# Is oil based paint going to be banned here?



## S.L.F (15 Jun 2008)

I understand the British govt is planning to phase out the amounts of oil based paints their manufacturers produce.
I know most painters don't want them banned.
I was wondering whether or not it will be happening here and when is it likely to come into effect.


----------



## Sue Ellen (15 Jun 2008)

S.L.F said:


> I understand the British govt is planning to phase out the amounts of oil based paints their manufacturers produce.



Why do they intend doing this?


----------



## S.L.F (16 Jun 2008)

sueellen said:


> Why do they intend doing this?



[broken link removed]

Basically oil based paints have harmful VOCS in them and there are alternatives.


----------



## aircobra19 (16 Jun 2008)

S.L.F said:


> [broken link removed]
> 
> Basically oil based paints have harmful VOCS in them and there are alternatives.


 
I'm guessing more expensive.


----------



## Towger (16 Jun 2008)

aircobra19 said:


> I'm guessing more expensive.


 
"Acrylic paint" I made the mistake of buying some of Dulux's white satin.
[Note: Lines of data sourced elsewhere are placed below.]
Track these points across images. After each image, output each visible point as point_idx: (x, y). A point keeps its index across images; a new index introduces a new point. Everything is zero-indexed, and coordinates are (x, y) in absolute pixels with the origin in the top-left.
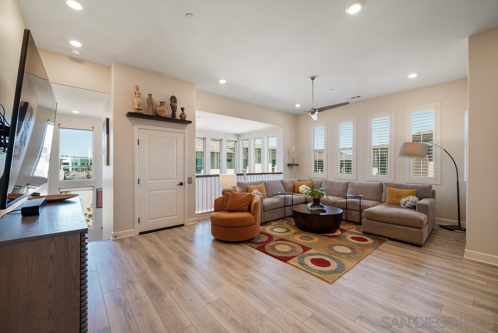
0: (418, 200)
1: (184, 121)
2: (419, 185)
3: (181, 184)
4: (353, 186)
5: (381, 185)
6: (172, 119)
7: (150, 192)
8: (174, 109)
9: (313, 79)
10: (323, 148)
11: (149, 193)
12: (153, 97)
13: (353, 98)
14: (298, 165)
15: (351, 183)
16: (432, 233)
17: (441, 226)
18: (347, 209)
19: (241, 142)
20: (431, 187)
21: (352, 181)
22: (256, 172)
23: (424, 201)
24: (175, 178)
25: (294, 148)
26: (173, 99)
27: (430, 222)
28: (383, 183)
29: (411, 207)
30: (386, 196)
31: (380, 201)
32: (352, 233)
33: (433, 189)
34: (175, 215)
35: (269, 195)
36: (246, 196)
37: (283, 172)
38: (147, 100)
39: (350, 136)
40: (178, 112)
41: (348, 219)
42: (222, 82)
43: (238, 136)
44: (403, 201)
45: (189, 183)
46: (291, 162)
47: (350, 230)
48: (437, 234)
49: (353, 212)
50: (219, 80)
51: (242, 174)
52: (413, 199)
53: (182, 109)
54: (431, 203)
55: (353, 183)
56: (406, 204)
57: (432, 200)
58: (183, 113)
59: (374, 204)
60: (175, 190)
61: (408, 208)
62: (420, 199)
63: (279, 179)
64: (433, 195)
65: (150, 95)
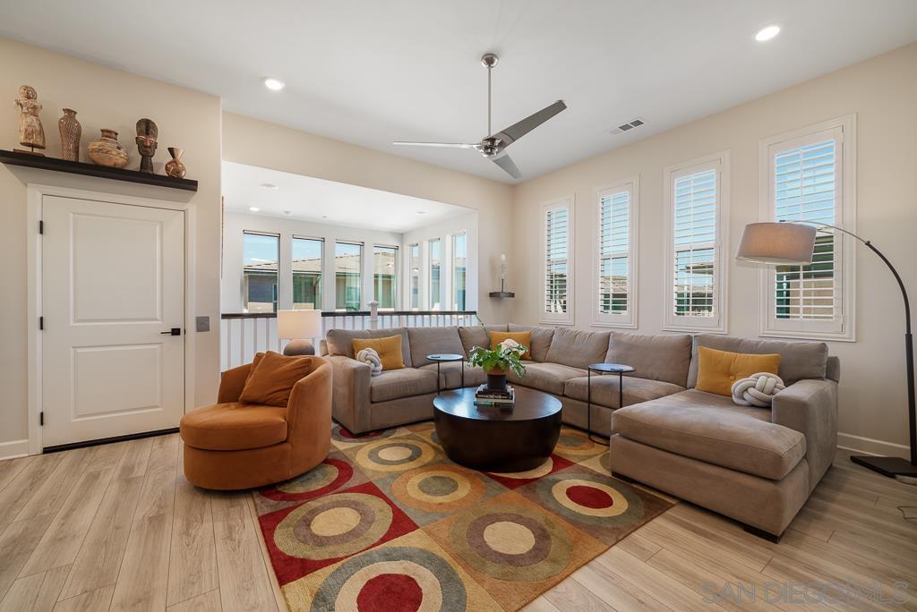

I was not impressed with the number of coats required for a good finish, but it seems to be holding up well.


----------



## S.L.F (16 Jun 2008)

I've used Acrylic paint for some years now and I have found it hard to get a good finish with it but having said that there are really good advantages to using it.

Water based so can clean the brushes easily or spills.
It doesn't stink as much as oil based paints.
Dries very fast an I mean very fast so you can have kids around
Also for some reason it keeps its colour much longer than oil based paints.


----------